OnePlus menambah dua model baru ke lini Turbo di China lewat Turbo 6X dan Turbo 6X Pro. Yang paling mencuri perhatian adalah versi Pro, karena membawa baterai 8.000mAh dan layar 144Hz dalam paket yang masih terasa agresif di kelasnya.
Langkah ini juga menunjukkan arah yang cukup jelas dari OnePlus. Turbo 6X Pro disiapkan untuk pengguna yang mengejar panel OLED, kapasitas baterai besar, dan kamera lebih lengkap, sementara Turbo 6X tetap menyasar pembeli yang masih nyaman dengan layar LCD.
Turbo 6X Pro mengandalkan baterai jumbo dan panel OLED
Turbo 6X Pro dibekali chipset MediaTek Dimensity 7400 Super serta penyimpanan UFS 3.1. Layarnya memakai panel OLED 6,78 inci dengan resolusi 2772 x 1272 piksel dan refresh rate hingga 144Hz.
Panel tersebut mendukung kecerahan 1.400 nit untuk mode full-screen dan hingga 3.600 nit pada puncaknya. OnePlus juga menyertakan Always-On Display dan instant touch sampling 3.000Hz untuk model ini.
Daya tahan menjadi nilai jual utamanya karena baterainya mencapai 8.000mAh. Pengisian cepat 80W turut hadir, bersama dukungan 80W UFCS, 55W PPS, dan bypass charging.
Di sektor kamera, Turbo 6X Pro membawa kamera depan 16MP. Sementara itu, sisi belakangnya diisi kamera utama 50MP OV50D40 dengan OIS dan kamera ultra-wide 8MP.
Fitur lain yang ikut dibawa mencakup pemindai sidik jari optik di dalam layar, dual speaker stereo, NFC, Bluetooth 5.4, infrared remote control, gyroscope kelas flagship, Wi-Fi 5, serta rating IP66, IP68, IP69, dan IP69K. Bobotnya berada di angka 213 gram dengan dimensi 162,6 x 77,6 x 8,8 mm.

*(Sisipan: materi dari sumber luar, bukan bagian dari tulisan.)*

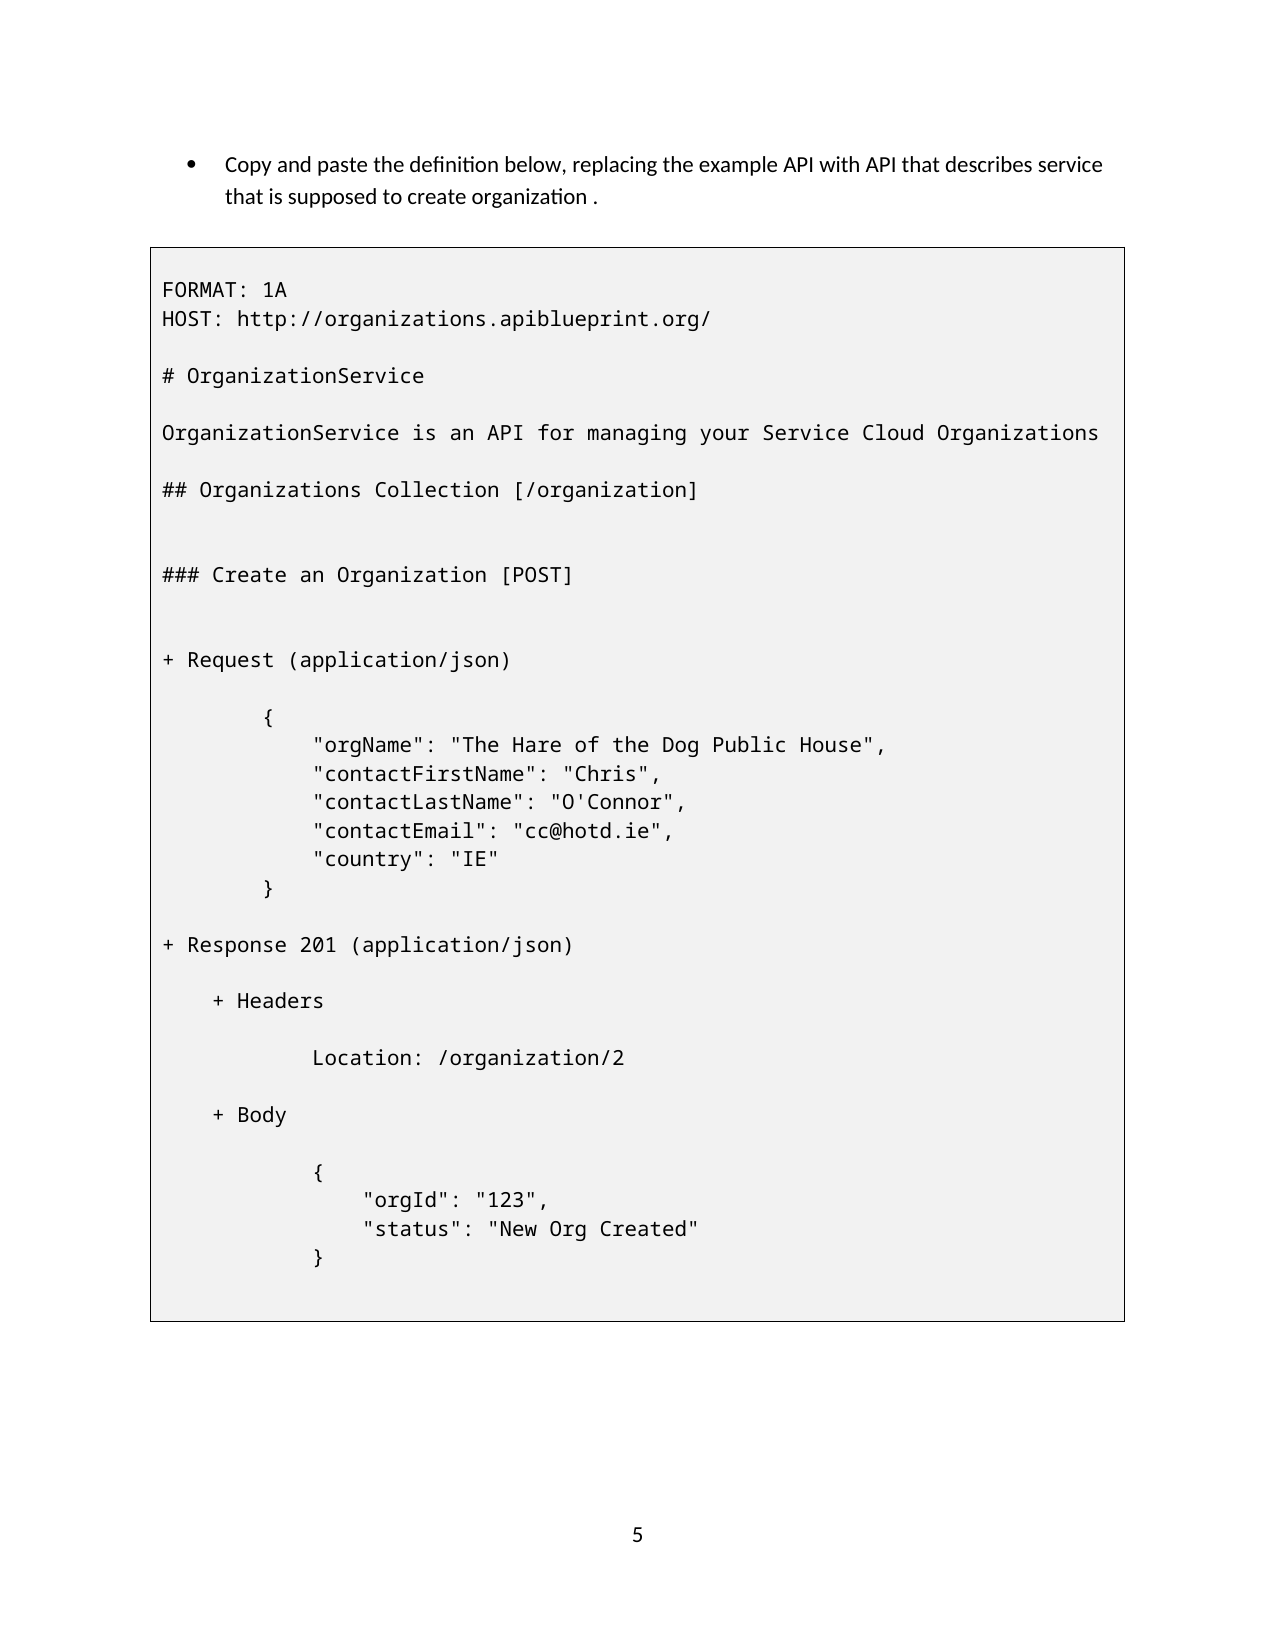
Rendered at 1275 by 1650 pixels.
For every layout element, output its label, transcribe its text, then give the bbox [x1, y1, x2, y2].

table_header FORMAT: 1A HOST: http://organizations.apiblueprint.org/ # OrganizationService OrganizationService is an API for managing your Service Cloud Organizations ## Organizations Collection [/organization] ### Create an Organization [POST] + Request (application/json) { "orgName": "The Hare of the Dog Public House", "contactFirstName": "Chris", "contactLastName": "O'Connor", "contactEmail": "cc@hotd.ie", "country": "IE" } + Response 201 (application/json) + Headers Location: /organization/2 + Body { "orgId": "123", "status": "New Org Created" } [151, 248, 1124, 1321]
list Copy and paste the definition below, replacing the example API with API that describes service that is supposed to create organization . [187, 150, 1125, 210]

Turbo 6X tetap 144Hz, tetapi memilih LCD dan baterai lebih kecil
Di sisi lain, Turbo 6X memakai MediaTek Dimensity 7360 SUPER dan layar LCD 6,72 inci beresolusi Full HD+ dengan refresh rate 144Hz. Perbedaan paling jelas dari model Pro ada pada jenis panel yang dipakai.
Pilihan LCD membuat Turbo 6X tetap relevan untuk pengguna yang lebih menyukai karakter layar seperti ini. Untuk kamera, perangkat ini membawa kamera depan 8MP dan kamera belakang 50MP OV50D40 yang ditemani sensor depth 2MP.

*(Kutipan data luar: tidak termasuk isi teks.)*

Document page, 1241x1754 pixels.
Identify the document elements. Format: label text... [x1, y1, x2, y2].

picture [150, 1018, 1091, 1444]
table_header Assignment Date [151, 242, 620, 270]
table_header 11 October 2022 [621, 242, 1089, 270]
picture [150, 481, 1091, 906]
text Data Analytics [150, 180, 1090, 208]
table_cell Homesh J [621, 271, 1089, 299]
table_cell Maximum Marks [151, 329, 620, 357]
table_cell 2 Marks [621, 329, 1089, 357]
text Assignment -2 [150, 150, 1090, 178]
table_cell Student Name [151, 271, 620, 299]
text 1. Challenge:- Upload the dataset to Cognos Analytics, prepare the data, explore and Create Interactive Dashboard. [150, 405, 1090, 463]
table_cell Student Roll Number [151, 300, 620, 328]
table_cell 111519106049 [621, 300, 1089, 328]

Baterai Turbo 6X berkapasitas 7.000mAh dengan pengisian cepat 45W. Fitur lainnya meliputi pemindai sidik jari di sisi bodi, ketahanan IP64, ColorOS 16, Wi-Fi 5, Bluetooth 5.4, NFC, dan bingkai plastik.
Dimensi perangkat ini tercatat 165,85 x 76,0 x 8,55 mm dengan bobot 208 gram. Dibanding model Pro, versi standar terlihat lebih sederhana, tetapi tetap menawarkan layar 144Hz dan kapasitas baterai besar.
Harga, warna, dan posisi di pasar
Turbo 6X dijual mulai 1.499 yuan untuk varian 8GB+128GB. Opsi 8GB+256GB dibanderol 1.699 yuan, sedangkan 12GB+256GB dipasarkan seharga 1.999 yuan.
Untuk pilihan warna, model ini hadir dalam hijau, putih, dan hitam. Dengan harga yang lebih rendah dan baterai 7.000mAh, Turbo 6X diposisikan sebagai opsi yang lebih luas untuk pembeli yang fokus pada nilai guna.
Turbo 6X Pro dibuka dari 1.699 yuan untuk konfigurasi 8GB+128GB. Varian 8GB+256GB dijual 1.899 yuan dan versi 12GB+256GB berada di angka 2.199 yuan.
Warna yang tersedia untuk Pro adalah Heart’s Desire Orange dan Racing Black. Selisih harga awal yang tidak terlalu jauh dari Turbo 6X membuat versi Pro terasa menarik bagi pengguna yang ingin OLED, kamera ultra-wide, dan baterai 8.000mAh tanpa lonjakan biaya yang terlalu besar.
Dengan dua model ini, OnePlus menegaskan strategi yang membedakan keduanya lewat layar, kamera, kapasitas baterai, dan tingkat ketahanan bodi. Untuk saat ini, seri OnePlus Turbo 6X juga masih diposisikan sebagai lini yang kemungkinan tetap eksklusif untuk pasar China.